The internet was able to tell her that it took her boyfriend two weeks to move on to someone new after they had spent two years together.  Fuck the internet.  


When next I was in front of my computer, I couldn't help but give Maria's Facebook profile a cursory glance.  For once, the internet was on my side. Twelve of Maria's past profile pictures were photographs of her cat. 


I immediately emailed Steisha with this information.  I mean, if he had told us upfront: "I'm sorry, but I'm really looking for cat lady," we both could have saved years of our lives.


Artist's Approximation of Maria
After I heard what Van had done to Steisha, I spoke to him less and less.  Allowing her to find out about Maria that was seemed really cold and thoughtless.  It seemed a little...lacking in humanity. 


That's the thing about the internet--we forget that, much like Soylent Green--the internet is people.  We all do it.  We say things online we would never say to someone's face.  We look for things we shouldn't.  We share more than we should.

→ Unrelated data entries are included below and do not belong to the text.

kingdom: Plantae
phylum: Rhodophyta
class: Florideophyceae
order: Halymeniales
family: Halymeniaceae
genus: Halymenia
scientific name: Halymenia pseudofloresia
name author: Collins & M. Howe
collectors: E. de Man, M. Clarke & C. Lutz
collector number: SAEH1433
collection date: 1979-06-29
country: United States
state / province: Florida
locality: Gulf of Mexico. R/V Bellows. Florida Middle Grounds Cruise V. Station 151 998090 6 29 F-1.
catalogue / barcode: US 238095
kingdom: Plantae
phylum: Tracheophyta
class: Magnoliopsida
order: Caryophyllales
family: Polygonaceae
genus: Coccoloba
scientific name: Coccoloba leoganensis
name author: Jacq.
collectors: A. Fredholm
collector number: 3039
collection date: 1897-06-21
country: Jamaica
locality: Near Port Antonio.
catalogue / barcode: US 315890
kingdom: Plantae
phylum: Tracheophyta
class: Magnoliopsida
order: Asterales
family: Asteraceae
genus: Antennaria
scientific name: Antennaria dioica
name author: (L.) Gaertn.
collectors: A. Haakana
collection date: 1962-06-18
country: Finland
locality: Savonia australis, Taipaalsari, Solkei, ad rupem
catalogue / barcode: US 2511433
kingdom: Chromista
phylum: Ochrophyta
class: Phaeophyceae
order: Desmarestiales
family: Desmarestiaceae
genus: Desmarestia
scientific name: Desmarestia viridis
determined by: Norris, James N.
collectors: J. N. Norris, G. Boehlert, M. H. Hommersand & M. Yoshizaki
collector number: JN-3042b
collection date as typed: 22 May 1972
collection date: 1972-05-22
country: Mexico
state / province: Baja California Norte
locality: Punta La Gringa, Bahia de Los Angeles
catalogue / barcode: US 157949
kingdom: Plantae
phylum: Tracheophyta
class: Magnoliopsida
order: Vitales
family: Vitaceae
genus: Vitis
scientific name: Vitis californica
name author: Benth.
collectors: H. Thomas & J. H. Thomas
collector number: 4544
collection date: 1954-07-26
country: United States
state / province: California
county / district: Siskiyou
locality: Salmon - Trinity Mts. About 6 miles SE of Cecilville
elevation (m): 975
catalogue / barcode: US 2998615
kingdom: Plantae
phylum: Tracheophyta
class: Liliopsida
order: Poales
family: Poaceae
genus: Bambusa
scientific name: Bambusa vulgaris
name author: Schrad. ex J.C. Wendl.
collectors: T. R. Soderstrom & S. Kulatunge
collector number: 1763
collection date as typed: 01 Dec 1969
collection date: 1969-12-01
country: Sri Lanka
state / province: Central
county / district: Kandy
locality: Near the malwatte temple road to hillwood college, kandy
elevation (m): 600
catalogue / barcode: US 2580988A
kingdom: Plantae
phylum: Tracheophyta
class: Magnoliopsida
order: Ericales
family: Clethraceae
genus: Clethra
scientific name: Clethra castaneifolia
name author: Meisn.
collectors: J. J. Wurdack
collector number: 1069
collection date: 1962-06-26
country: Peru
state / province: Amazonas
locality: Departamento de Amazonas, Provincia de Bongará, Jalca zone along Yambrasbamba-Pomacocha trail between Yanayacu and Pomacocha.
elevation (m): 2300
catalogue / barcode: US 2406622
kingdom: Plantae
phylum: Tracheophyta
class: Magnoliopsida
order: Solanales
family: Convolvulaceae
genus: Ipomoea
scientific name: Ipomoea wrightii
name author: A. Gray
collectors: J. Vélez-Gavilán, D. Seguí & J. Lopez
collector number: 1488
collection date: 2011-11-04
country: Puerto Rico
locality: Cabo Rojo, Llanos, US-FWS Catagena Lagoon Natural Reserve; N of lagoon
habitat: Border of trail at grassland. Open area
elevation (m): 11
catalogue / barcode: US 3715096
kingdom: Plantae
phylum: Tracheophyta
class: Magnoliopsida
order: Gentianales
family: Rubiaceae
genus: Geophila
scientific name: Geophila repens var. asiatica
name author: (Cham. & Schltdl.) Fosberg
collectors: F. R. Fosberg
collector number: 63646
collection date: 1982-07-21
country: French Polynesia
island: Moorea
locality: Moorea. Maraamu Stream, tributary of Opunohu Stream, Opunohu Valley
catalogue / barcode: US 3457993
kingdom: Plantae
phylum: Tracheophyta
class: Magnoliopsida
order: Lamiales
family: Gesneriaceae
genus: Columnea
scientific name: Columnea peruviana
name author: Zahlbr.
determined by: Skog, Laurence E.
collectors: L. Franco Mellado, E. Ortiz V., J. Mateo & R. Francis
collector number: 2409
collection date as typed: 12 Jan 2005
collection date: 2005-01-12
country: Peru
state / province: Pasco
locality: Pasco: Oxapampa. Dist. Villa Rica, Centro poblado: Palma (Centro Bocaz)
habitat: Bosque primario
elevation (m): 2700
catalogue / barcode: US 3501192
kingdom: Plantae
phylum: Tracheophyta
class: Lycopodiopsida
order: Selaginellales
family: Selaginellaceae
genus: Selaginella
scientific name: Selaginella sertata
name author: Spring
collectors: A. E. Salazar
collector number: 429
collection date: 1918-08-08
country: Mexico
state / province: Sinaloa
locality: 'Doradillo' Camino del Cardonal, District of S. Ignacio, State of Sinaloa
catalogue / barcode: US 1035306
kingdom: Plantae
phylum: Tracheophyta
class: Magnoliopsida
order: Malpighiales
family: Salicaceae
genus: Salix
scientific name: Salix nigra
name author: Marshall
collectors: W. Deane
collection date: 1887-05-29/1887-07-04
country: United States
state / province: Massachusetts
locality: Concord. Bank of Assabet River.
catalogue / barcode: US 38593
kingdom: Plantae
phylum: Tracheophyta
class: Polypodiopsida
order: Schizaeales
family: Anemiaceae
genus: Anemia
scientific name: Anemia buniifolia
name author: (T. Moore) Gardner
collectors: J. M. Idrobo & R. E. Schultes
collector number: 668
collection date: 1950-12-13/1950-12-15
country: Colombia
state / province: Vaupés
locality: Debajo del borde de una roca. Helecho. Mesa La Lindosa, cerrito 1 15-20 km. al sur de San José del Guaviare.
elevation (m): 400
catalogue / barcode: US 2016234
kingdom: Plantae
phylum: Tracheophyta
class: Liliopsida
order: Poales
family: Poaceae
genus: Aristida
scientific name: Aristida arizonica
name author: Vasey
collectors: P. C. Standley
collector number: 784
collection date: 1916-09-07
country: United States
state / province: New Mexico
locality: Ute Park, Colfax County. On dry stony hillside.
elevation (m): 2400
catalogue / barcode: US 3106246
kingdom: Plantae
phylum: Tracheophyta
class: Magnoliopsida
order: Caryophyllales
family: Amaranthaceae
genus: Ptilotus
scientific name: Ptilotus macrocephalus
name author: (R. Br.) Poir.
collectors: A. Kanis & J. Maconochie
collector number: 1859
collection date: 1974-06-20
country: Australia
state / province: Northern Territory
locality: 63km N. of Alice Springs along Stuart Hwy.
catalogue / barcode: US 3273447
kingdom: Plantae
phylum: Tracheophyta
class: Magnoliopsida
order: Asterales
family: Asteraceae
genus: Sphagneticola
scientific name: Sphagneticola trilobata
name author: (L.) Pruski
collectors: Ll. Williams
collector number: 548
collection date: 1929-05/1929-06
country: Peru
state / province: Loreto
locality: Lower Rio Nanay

In beginning to blog, it's something I've been thinking about a lot.  What if someone from my past is hurt by something that I write?  Or worse, what if someone from my future finds something I wrote on-line and is offended in some way?


I can just imagine Future Jacey's Boyfriend (Hey Babe!) looking for things he doesn't want to know and discovering that I once did a thorough cyber-stalk of my ex's new girl.  Of course, he would have uncovered this blog while cyber-stalking me...We're just peas in a pod, me and future boyfriend...
Artist's Approximation of Future Boyfriend.
He's sexy, but he has glasses.  That means he's totally attainable.


Anyway, I hadn't spoken to Van in more than six months when he called me last September.  I had long since fallen out of love with him, but I still knew him really well.  So, I saw it coming a mile away.  Before he said a word I knew what he was going to say.  And I have to give him props for learning from past mistakes and pre-empting the internet.


Yet somehow, despite all Van's best attempts, on New Years Day the motherfucking internet still managed to blindside me.  Clicking through the wedding section of the New York Times, I came across the announcement.  Complete with a picture of the happy couple:




Artist's Approximation of the couple.
The announcement is pretty close to the original.

Seriously.


Maria Katz & Van Winkle were married Friday in a beautiful ceremony in Wisconsin.  The bride, 35 will continue to use her name professionally.  She went to college and now has a lovely job.  She's the daughter of Mr. & Mrs. Katz, they're lovely too.  The bridegroom, 39 has a super fancy job (thus his wedding is being announced in the Times).  He's the daughter of Mr. & Mrs. Winkle.  They're really glad their son is finally taking the plunge. Everyone thinks they're a Purr-fect couple.



Yeah.  The Internet is always telling me things I don't want to know.